Obiettivo che ad oggi risulta irrisolto, stante le difficoltà del legislatore di adeguarsi ad una normativa capace di tutelare il minore, ovvero di contrastare il diffuso utilizzo improprio che il minore, incoscientemente, fa del web. Rispetto a tali fenomeni i dati sono notevolmente allarmanti. Con riguardo al cyberbullismo, secondo l’osservatorio indifesa 2023, il 47,7% dei giovani è vittima di bullismo o cyberbullismo e il pretesto principale per il quale vengono attaccati è l’aspetto fisico (ce lo dice il 37% dei partecipanti). Seguono, ma con ampio distacco, origine etnica 7%; orientamento sessuale 5% ; condizione economica 3,5%; religione 3,3%; identità di genere 1,9%; disabilità 1,3%. 5 giovani su 10 hanno assistito a violenze fisiche – specie scherzi pesanti (38%) e aggressioni (19%) . Tra le violenze psicologiche invece spiccano episodi di emarginazione ed esclusione (48%) e le umiliazioni pubbliche (38%). Gli effetti di questo tipo di violenza tra pari generano perdita di autostima e di fiducia negli altri nel 38% dei rispondenti, oltre a isolamento e allontanamento dal resto dei coetanei ( 21% ). Il 21% nota un peggioramento del rendimento scolastico o addirittura il rifiuto della scuola . Il 19% tra ragazzi e ragazze dice di aver sofferto di ansia sociale e attacchi di panico, e tra gli effetti subiti dalle vittime di bullismo ci sono anche disturbi alimentari ( 12% ) depressione ( 11% ) e autolesionismo ( 8% ). Solo il 5% tra loro si rivolge ad un adulto o a uno sportello se assiste a episodi di bullismo o cyberbullismo. Il 14% non fa nulla , la maggioranza tra loro cerca di dare un supporto diretto alla vittima e non lasciarla sola 29,5%. D’altra parte, sia che ne siano vittime o meno, il 31,5% dei ragazzi e delle ragazze non parlano con nessuno di bullismo e cyberbullismo . Il 24% ne parla con amici , il 21% con la mamma (mentre solo il 3% ne parlerebbe col papà !) solo il 6% con gli insegnanti, solo l’ 1,42% ne parla con lo psicologo a scuola, nonostante i ragazzi chiedano a gran voce il supporto psicologico. A tal proposito per il 70% tra i partecipanti al sondaggio la scuola non fa abbastanza per prevenire questi due fenomeni.

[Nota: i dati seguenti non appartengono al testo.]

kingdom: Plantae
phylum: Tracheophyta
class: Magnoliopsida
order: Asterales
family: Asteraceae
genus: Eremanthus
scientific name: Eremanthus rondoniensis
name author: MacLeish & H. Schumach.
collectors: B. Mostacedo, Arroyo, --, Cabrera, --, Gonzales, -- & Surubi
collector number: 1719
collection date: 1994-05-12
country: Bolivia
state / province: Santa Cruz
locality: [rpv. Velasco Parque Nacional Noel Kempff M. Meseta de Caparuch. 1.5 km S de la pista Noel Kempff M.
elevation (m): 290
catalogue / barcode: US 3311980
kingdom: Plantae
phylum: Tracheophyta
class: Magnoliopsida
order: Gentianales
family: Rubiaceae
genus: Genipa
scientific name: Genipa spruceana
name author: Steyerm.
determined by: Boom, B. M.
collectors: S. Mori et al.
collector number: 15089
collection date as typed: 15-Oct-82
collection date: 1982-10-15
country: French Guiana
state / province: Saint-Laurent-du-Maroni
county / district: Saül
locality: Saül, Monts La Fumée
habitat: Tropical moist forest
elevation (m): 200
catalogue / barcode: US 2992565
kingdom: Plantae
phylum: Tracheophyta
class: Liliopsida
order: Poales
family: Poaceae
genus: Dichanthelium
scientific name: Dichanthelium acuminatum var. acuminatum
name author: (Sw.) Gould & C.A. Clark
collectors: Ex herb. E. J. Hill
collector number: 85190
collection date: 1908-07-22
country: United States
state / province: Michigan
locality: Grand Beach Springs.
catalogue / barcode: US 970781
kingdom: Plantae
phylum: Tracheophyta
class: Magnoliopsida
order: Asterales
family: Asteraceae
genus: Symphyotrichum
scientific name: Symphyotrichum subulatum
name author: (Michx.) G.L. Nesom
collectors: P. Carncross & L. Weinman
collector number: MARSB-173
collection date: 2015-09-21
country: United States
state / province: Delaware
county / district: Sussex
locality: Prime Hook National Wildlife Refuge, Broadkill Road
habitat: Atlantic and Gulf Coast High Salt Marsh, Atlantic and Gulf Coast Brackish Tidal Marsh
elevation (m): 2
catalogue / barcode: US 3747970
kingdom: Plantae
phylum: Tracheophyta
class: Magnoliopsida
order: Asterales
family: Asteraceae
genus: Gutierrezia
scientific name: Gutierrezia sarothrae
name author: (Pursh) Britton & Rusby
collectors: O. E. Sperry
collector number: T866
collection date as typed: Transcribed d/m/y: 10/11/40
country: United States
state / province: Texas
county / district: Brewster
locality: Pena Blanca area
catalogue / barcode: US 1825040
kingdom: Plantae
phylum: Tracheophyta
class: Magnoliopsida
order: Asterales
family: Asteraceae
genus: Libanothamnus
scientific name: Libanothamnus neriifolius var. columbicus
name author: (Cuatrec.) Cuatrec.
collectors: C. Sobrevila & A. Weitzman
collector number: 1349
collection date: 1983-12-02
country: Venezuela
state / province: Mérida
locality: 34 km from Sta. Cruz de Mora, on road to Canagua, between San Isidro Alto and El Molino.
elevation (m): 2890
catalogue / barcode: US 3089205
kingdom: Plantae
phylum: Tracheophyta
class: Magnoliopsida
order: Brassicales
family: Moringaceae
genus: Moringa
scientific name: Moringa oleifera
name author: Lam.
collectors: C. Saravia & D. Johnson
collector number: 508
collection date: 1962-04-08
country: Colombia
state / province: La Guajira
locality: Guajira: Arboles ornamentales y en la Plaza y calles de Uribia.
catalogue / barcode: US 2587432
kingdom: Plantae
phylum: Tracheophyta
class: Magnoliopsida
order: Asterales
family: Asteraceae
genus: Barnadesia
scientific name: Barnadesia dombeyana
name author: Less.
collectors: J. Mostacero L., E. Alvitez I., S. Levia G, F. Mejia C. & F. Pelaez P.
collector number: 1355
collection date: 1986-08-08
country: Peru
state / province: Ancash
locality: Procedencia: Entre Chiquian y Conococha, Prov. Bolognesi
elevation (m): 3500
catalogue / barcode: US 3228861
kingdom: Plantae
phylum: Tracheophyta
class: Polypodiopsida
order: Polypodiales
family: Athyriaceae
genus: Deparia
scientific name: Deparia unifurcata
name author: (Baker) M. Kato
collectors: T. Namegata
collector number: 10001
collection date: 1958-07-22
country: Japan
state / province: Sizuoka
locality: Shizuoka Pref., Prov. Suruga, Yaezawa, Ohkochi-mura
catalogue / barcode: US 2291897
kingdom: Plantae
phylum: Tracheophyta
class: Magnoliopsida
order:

Appare necessaria una coesione tra le istituzioni, le associazioni e le famiglie, una sorta di coesione sociale tesa a prevenire e contrastare il cyberbullismo. L’Associazione Legalità 2.0 è la prima Associazione in Italia ad occuparsi in maniera interdisciplinare del tema dei cyber crime e ad offrire tutela alle vittime dei reati online. L’Associazione nasce nel 2016, da un’idea di alcuni giovani professionisti del settore giuridico, informatico e psicologico, con lo scopo di educare gli utenti – con particolare attenzione ai soggetti più giovani e fragili – ad un utilizzo consapevole e sicuro della rete. Legalità 2.0 si propone di svolgere tale compito educativo attraverso una capillare attività di informazione e prevenzione dei fenomeni patologici che possono avvenire nella rete e delle loro possibili conseguenze sul piano economico, personale e relazionale. La mission è di creare un perimetro di legalità nella rete, tendere una mano alle vittime sotto un triplice profilo: giuridico, informatico e psicologico. “In rete mai nella rete” , è lo slogan che meglio rappresenta la mission dell’Associazione Legalità 2.0. Educare i ragazzi a navigare, ad essere “ in rete” in maniera corretta e consapevole, senza mai cadere “nella trappola della rete”. In questi anni abbiamo analizzato i “comportamenti digitali” degli adolescenti, i loro bisogni di sicurezza in rete e la loro percezione di rischio. L’analisi è stata condotta attraverso l’ascolto delle famiglie e del personale scolastico, la rilevazione delle conoscenze relative a precedenti esperienze, la sottoposizione di questionari conoscitivi ed il successivo studio degli stessi, la valutazione della normativa attuale. Da questa analisi sono emersi i seguenti bisogni: – strutturali: coerenza tra percorso educativo e sicurezza della scuola; – organizzativi: condivisione di esperienze e di materiali; – educativi: maggior sensibilizzazione al riconoscimento e alla prevenzione.
Condizione indispensabile affinché il progetto possa realizzarsi è il coinvolgimento attivo di tutte le Istituzioni e la concertazione tra gli interventi. Esaminando i questionari relativi alla percezione che gli adolescenti hanno delle Scuole, dei genitori e della rete ed osservando i comportamenti diffusi nell’ambiente scolastico, si comprende l’utilità di interventi che non si limitino a proporre regole esterne, bensì coinvolgano tutti i soggetti nella costruzione del senso della norma e nell’adozione di regole condivise. I pericoli della rete, pertanto, si contrastano attraverso la prevenzione e la sensibilizzazione di un uso consapevole e corretto degli strumenti digitali e, più in generale, di internet. È necessario che “nessuno resti soli, online e offline”.